These kids with those Juno Movies and all that…

I remember disgracing ourselves somehow or other at a Catholic Church “Confirmation” Retreat.  I mean, as a group — not individually and surely I was not party to it in any significant way.  I don’t remember how, though.  It was such that my assholian History teacher mocked it the following Monday.

What I remember with more clarity was that four of us — whatshisname and “That Guy” and “That Guy”‘s girlfriend and I — walking off in and in some rooms we weren’t particularly supposed to, and Whatshisname and I having to gingerly back away when the other two started making out.  Nothing too notable about it, I suppose, except to suggest that this the Moment of Conception did not happen thereabouts, as she gave birth … 18 months later?  (A long term relationship in teenage terms, I suppose.)

The uproar over the “Pregnancy Pact” in that small Massachusetts village serves as a harbinger of a Moral Panic, and the line we get rippling out of it skews toward “we’re making it too easy for teenage moms” (the Daycare center attached to the school), “Hollywood is glamorizing teenage pregnancy” (Does Juno really do that?), we’ve let the stigma of teenage pregnancy lapse (Bring back good old fashioned shame).  It’s been some years since the rate of teenage rate had been going down, and now the added elements to the equation: Sham of Sex Education and decaying Economic situation.

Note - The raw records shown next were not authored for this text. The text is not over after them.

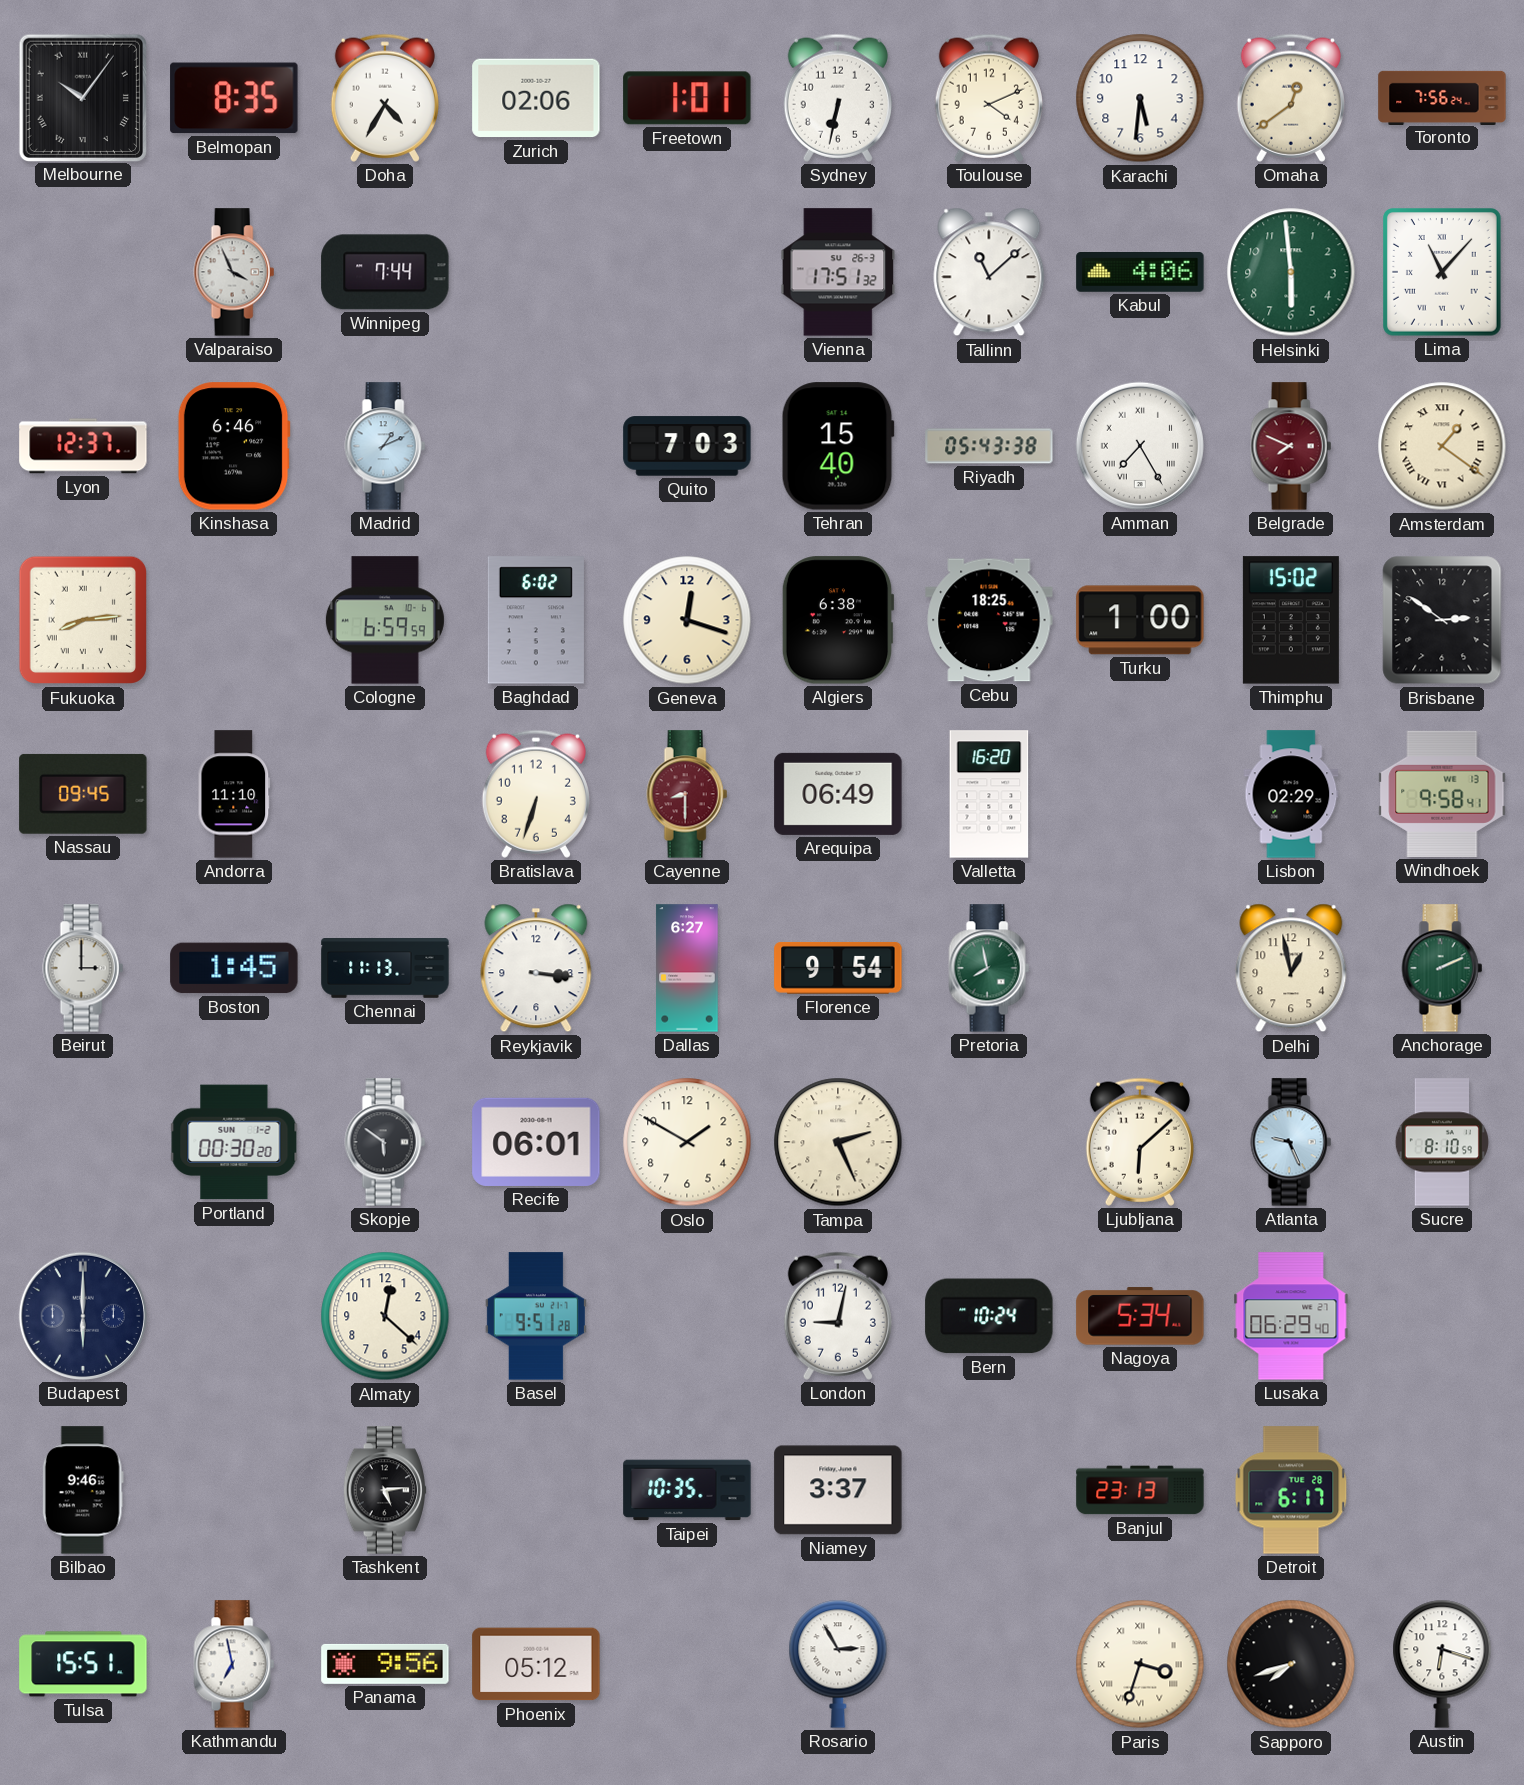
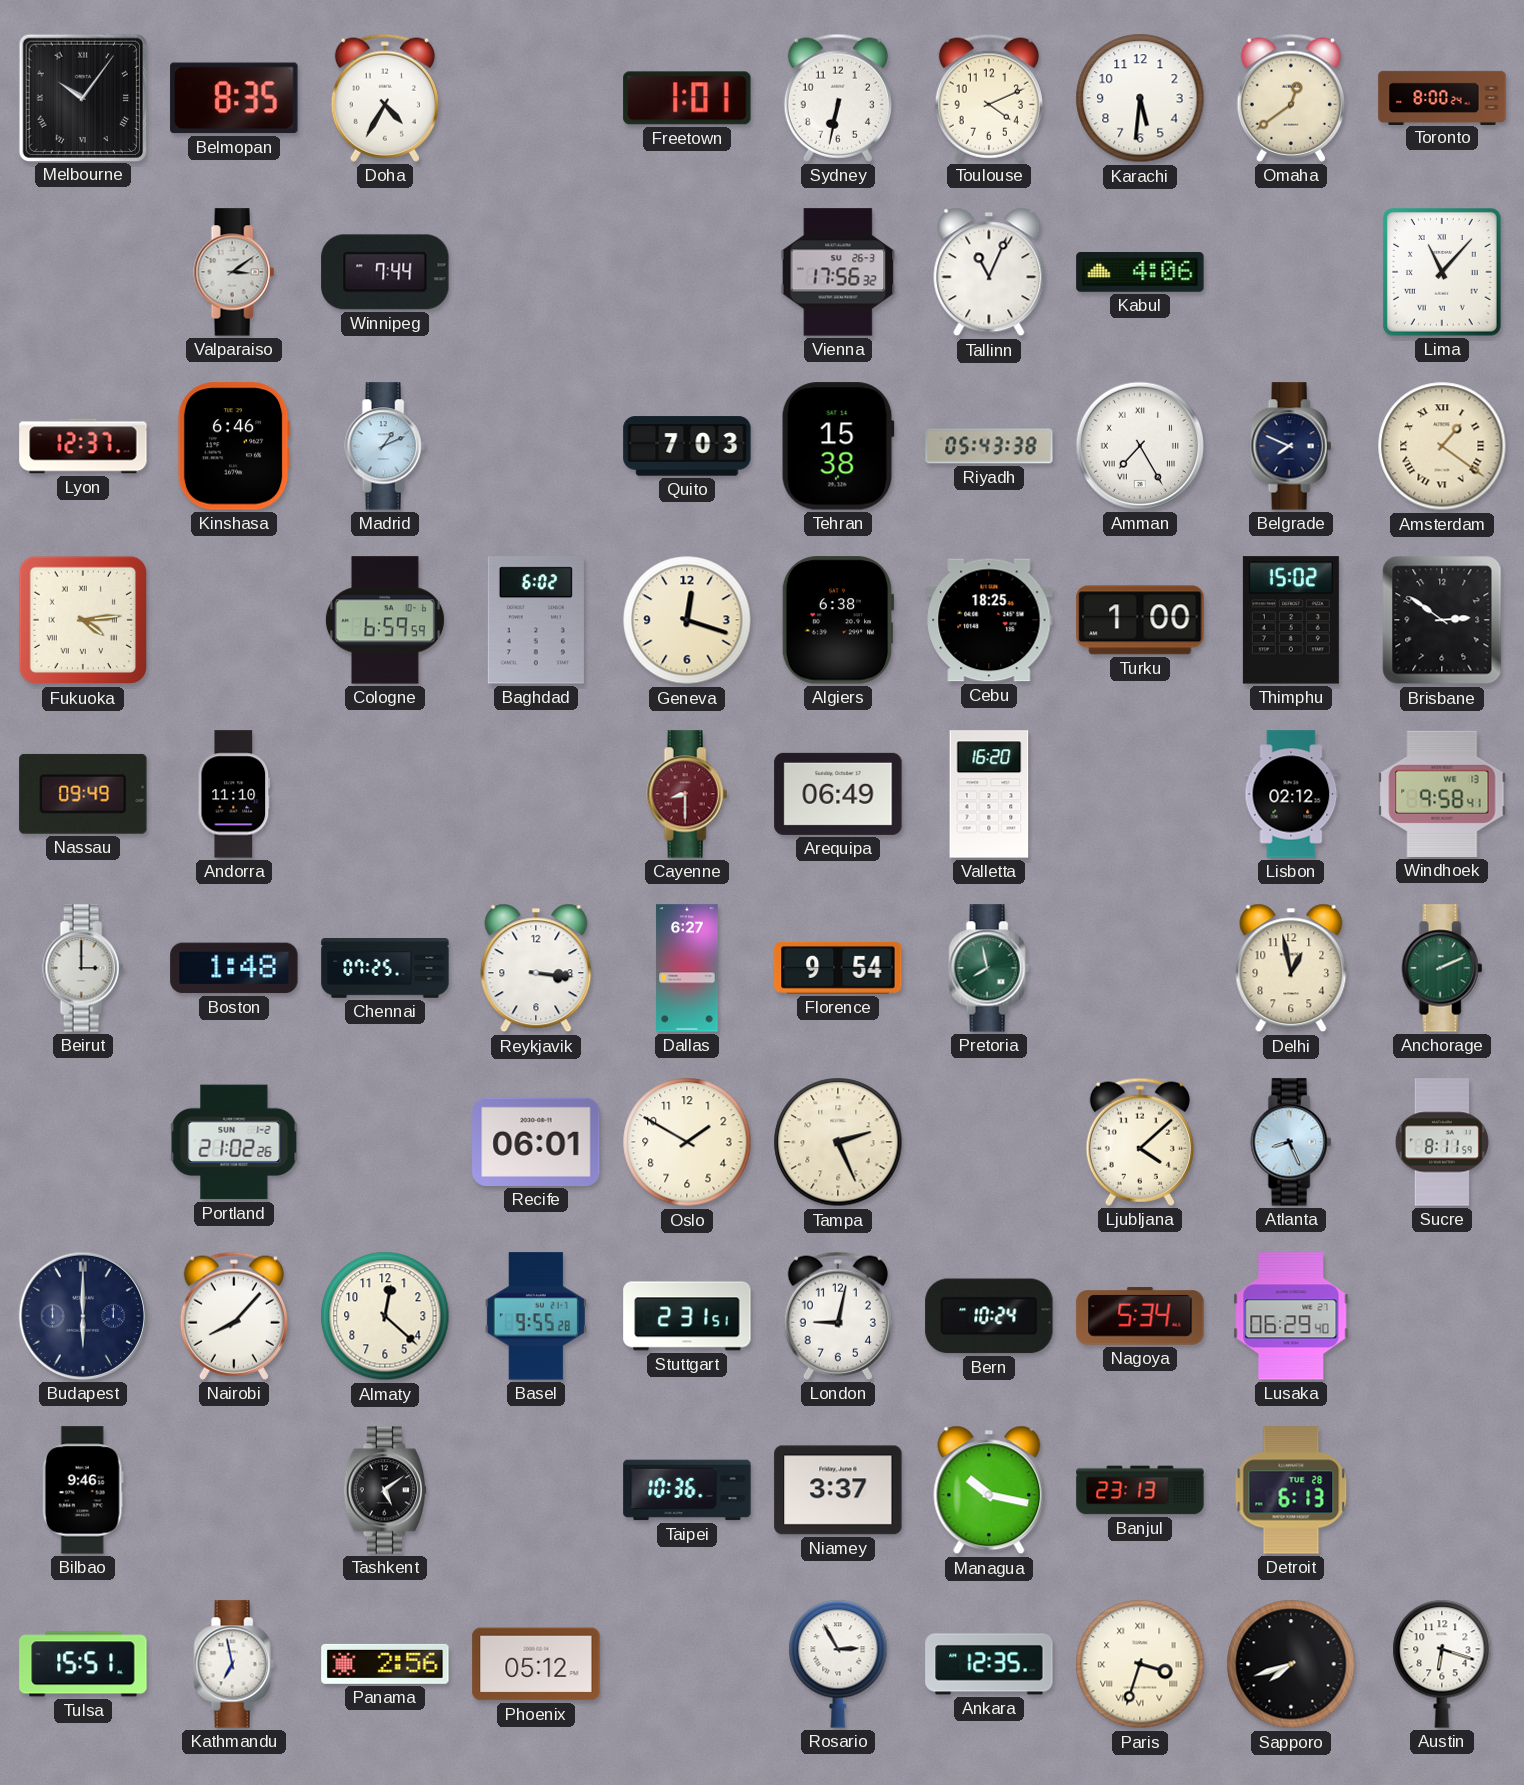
Zurich: 02:06 -> none
Toronto: 7:56 -> 8:00
Valparaiso: 3:56 -> 3:09
Vienna: 17:51 -> 17:56
Tallinn: 11:08 -> 11:04
Helsinki: 5:59 -> none
Tehran: 15:40 -> 15:38
Belgrade dial: burgundy -> navy
Fukuoka: 8:14 -> 4:14
Nassau: 09:45 -> 09:49
Bratislava: 6:33 -> none
Lisbon: 02:29 -> 02:12
Boston: 1:45 -> 1:48
Chennai: 11:13 -> 07:25
Portland: 00:30 -> 21:02
Skopje: 5:51 -> none
Ljubljana: 6:08 -> 4:08
Atlanta: 9:26 -> 8:26
Sucre: 8:10 -> 8:11
Nairobi: none -> 8:07
Basel: 9:51 -> 9:55
Stuttgart: none -> 2:31
Tashkent: 5:14 -> 5:09
Taipei: 10:35 -> 10:36
Managua: none -> 10:17
Detroit: 6:17 -> 6:13
Panama: 9:56 -> 2:56
Ankara: none -> 12:35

Whatever the hand-wringing, when it happens you are sort of forced with the physical reality of a teenage mom, somewhere around there a teenage dad (you would hope), and a baby– all of which society is best served navigating to a productive place.  The contradiction hit me while sitting in my Journalism class and listening to my brash fellow student opin on the matter of teenage pregnancy and social mores and the annoyance of the contradiction where a girl gets a “bad reputation” then gets pregnant and everyone coos at the product of that “bad reputation” — a Whiplash, perhaps, a snap readjustment.  So I watched the teacher nod in agreement with these sentiments.  And then, a few days later, I watched this dynamic play out where that recently birthed teenage girl was roaming the halls of school, I suppose a home-coming of sorts, recently born baby in tow.  And she walked in and the teacehr’s reaction was the pleasant “see the baby” you would expect.  I thought this was an interesting experiment, which was to watch the “Brash Opinionated Student”‘s expression.  Stiff upper lip, not terribly veiled contempt, terse greeting, awkward fidgeting until not so much she left but until her Moral Position of not coddling the teen mom from the part of the teacher would end.  I almost wanted to ask to hold the baby, just to make her ever more uncomfortable — but like most things I let that lie.  (Incidentally, why would she have a “bad reputation” — she, and he from what I can tell, were monogamous, right?)

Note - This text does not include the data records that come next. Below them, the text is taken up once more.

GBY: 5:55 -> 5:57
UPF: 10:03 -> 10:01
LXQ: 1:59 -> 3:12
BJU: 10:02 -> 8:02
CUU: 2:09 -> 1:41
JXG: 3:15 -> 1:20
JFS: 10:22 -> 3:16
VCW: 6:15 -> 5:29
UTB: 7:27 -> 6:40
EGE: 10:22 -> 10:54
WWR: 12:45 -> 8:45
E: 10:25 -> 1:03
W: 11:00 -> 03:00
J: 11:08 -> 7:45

The father was a curious test case, and I suppose one can say at least he’s around.  First there was the odd spectacle of a sort of bonding connection being made between him and a teacher over child rearing.  I learned there that you should not try to calm your crying baby down to sleep by simply driving around as serves as a crux you will have to break eventually as your child becomes addicted to those particular rhythms.  Everything I know about that foreign sphere of Child Rearing I learned by listening to those conversations.

Mostly though the Father was aggrivating — easily sliding into one liners mocking his place as a teenage parent and not adequately ridding himself of his standard adolescent teenage impulsiveness.  He was inappropriately irreverant, going off on an ironic tangeant against “Kids having kids” to a substitute teacher who did not know he was a teenage father.  I suppose he had that luxury of remaining immature apart from his time with the baby, which the mother does not.  The group of teenage mothers in Massachusetts, I presume, now have a crash course on how idiotic and childish the thought of “Raising them together” looks.

Hm… Yes, that Rhode Island middle school — another news item source of Moral Panic — had the right idea in stocking themselves up full of condoms.  And telling everyone to keep their legs together, naturally, contradictory as those messages may be.